Michael Ward on Saturday, September 14
In no way is this meant as a disparaging comment about Emily Ting’s entertaining and enjoyable Go Back to China, but this is a comedy/drama custom-made for viewing, at home, on Netflix, under a blanket with some popcorn, and maybe some ice cream.
Playing like a romantic comedy, with no romantic subplot to speak of, Go Back to China stars YouTube star and comedic actor Anna Akana as Sasha, a Chinese-American millennial, whiling away in Los Angeles. Her degree in fashion design has netted her exactly zero opportunities. Floundering, she earned a trust fund from her wealthy father of $1 million upon graduation, but that was about a year ago and half those funds are now gone.
Her mother, May (Kelly Hu), receives an alimony check from Sasha’s father, Teddy (Richard Ng), but all of that becomes frozen when Dad forces Sasha to agree to return home and work for the family’s toy company. Facing eviction and a declining credit card, she returns and begins reacquainting herself with her father and younger half-siblings she has never met before.
Ting’s film has a rhythm to it which makes it as infectious as a Top 40 pop song. Admittedly formulaic in terms of storyline and screenplay, the gruff, grumbly Teddy has something of a scandalous problem of loving women, then replacing them with mistresses - which has led to his having children from single digits in age to Carol (Lynn Chen), his 34-year-old first-born daughter, who manages day-to-day operations of the family corporation.
Go Back to China makes some interesting observations on the socio-economic culture of China, the treatment of workers on the assembly line, the stringent rules around social media and interaction in a communist country, and the patriarchal culture which defines Sasha’s family.
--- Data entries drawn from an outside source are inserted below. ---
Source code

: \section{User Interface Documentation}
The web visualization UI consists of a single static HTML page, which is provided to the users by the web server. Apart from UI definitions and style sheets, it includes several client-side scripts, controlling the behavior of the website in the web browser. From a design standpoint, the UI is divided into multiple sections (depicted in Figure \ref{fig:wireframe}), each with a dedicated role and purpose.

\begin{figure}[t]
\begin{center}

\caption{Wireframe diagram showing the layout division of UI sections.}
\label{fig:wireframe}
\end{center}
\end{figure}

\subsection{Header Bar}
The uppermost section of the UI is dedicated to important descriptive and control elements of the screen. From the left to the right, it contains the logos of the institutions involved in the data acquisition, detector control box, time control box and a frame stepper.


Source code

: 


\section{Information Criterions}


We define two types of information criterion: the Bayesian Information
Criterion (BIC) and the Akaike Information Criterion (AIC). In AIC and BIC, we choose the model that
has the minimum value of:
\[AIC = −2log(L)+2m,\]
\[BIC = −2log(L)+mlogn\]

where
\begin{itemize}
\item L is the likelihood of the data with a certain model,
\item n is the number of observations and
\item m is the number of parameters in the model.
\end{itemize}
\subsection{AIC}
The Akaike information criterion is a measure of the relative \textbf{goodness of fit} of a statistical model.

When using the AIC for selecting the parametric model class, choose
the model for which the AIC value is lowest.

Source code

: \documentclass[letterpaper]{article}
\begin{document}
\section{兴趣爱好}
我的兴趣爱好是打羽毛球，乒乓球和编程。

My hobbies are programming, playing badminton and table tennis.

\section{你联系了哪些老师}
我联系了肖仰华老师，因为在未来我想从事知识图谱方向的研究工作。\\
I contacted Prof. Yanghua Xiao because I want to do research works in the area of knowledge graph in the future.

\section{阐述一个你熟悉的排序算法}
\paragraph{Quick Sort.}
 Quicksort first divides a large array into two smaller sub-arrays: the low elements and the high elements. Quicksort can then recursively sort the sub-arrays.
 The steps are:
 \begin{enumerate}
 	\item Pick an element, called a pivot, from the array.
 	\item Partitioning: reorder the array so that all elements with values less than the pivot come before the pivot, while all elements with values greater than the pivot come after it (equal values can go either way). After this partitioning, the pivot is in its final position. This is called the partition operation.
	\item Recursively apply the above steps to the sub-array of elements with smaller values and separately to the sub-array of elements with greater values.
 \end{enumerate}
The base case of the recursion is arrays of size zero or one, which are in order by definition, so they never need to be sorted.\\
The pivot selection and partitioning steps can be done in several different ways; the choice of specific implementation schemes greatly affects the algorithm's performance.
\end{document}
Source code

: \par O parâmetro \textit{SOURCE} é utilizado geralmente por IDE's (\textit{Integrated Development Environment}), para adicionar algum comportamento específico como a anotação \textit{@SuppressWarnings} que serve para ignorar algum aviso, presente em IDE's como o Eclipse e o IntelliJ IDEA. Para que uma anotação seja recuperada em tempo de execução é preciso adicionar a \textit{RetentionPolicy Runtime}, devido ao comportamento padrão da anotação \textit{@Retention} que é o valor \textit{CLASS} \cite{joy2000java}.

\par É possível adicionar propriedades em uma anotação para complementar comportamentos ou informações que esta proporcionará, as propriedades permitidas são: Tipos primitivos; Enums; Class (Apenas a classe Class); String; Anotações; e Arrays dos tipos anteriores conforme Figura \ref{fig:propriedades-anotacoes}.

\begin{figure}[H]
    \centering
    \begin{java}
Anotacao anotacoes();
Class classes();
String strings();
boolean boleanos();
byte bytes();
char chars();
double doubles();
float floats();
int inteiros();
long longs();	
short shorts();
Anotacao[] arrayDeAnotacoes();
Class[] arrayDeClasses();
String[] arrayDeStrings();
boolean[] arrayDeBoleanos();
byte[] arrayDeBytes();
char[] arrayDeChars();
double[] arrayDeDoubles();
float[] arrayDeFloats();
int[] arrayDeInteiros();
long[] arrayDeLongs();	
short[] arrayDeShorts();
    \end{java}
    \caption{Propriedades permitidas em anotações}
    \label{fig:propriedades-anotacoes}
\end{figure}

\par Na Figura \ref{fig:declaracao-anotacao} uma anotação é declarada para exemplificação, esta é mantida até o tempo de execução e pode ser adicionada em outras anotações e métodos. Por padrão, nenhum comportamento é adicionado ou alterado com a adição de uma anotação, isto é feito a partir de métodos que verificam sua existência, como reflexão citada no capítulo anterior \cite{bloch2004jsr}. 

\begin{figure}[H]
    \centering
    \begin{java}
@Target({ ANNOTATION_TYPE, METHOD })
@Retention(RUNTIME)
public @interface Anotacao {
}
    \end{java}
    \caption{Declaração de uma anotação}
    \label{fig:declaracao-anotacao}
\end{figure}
Perhaps Ting felt a bit unsettled in which direction to take her film. Sasha does not fall in love, no one catches her eye, but we do know pretty much where all of this is going. And while it feels like a movie we have seen countless times before, and one could argue we absolutely have and will again, this is quite the entertaining and thoughtful little film, with new optics to contemplate and consider.
Not all the social commentary lands effectively. Go Back to China gets caught up in the intrigue of how the American and Chinese cultures prove to be different, while also giving us a story of Sasha finding her voice and strength as an adult. She also attempts to help her father learn how to become a man who understands that, at the success of creating a global empire, he has likewise sacrificed so much for family he does not quite understand how to connect with on an emotional level.
Stubbornness reigns, but there is a buoyancy to Go Back to China which keeps things light and largely above-the-fray. While this might seem an easy movie to pick apart, an amusing scene will suddenly arrive. Good acting keeps us focused. And, before we realize it, Go Back to China goes down as smooth as a pint of your favorite Ben & Jerry’s, or the butteriest clump of popcorn you have ever tasted.